AANGELEVERDE PASSAGE:
┌────────

Dit kan verklaard worden door de kwaliteit van de input. Zo blijkt uit de koppeling tussen de scores van ‘The Coloring Book’ en de vragenlijst dat de kinderen die thuis frequenter Turks spreken en activiteiten in deze taal uitvoeren hoger scoren op beide talen.

Door deze activiteiten wordt hun woordenschat ontwikkeld, doordat ze ook ‘school’ woorden krijgen aangeboden tijdens deze activiteiten.

Samengevat, de receptieve woordenschat van Turks-Nederlandse tweetalige kinderen is goed ontwikkeld in beide talen als alleen gekeken wordt naar de totale score is er geen

significant verschil tussen de talen. Wanneer de woorden in categorieën verdeeld worden blijkt dat de tweetalige kinderen verschillend, beter op ‘thuis’ dan ‘school’ woorden, scoren op de categorieën in het Turks en dat in het Nederlands geen onderscheid is tussen de

categorieën. Hierbij speelt de input een zeer belangrijke rol. De kinderen die vaker activiteiten

(20)

└────────

AANGELEVERDE RECORDS:
┌────────

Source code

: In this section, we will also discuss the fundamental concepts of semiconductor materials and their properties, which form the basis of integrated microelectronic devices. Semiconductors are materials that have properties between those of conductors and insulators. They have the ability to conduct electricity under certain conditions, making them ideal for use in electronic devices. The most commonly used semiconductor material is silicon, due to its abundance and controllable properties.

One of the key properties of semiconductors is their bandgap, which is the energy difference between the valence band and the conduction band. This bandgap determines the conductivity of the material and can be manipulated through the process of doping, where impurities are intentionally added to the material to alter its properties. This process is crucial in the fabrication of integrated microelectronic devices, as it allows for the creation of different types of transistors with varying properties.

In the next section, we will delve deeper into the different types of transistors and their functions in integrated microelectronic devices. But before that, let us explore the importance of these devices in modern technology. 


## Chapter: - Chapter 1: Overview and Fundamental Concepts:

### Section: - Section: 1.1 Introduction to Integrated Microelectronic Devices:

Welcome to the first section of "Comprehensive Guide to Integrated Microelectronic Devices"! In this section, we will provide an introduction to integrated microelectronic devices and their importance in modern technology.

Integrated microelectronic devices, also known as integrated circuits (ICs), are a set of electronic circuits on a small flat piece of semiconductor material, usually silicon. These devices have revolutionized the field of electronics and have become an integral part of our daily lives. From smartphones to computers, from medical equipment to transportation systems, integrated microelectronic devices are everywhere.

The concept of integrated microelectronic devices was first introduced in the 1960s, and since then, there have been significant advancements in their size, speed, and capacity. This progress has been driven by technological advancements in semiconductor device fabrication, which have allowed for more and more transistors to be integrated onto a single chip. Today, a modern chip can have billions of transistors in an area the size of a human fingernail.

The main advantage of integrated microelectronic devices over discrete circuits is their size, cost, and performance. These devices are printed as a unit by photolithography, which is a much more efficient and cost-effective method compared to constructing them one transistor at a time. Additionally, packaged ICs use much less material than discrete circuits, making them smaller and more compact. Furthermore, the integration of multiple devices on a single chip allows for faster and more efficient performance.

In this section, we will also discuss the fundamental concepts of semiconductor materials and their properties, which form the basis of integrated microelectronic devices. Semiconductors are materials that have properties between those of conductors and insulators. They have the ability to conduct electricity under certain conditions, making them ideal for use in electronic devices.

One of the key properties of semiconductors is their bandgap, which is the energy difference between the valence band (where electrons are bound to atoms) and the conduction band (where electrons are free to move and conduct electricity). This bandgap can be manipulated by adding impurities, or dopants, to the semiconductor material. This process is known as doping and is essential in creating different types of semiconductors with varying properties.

└────────

OPDRACHT: Vertaal alsjeblieft deze zin uit de passage over de woordenschat van tweetalige kinderen naar het Engels: "Door deze activiteiten wordt hun woordenschat ontwikkeld, doordat ze ook ‘school’ woorden krijgen aangeboden tijdens deze activiteiten."

VERWACHT ANTWOORD: Through these activities their vocabulary is developed, because they are also offered 'school' words during these activities.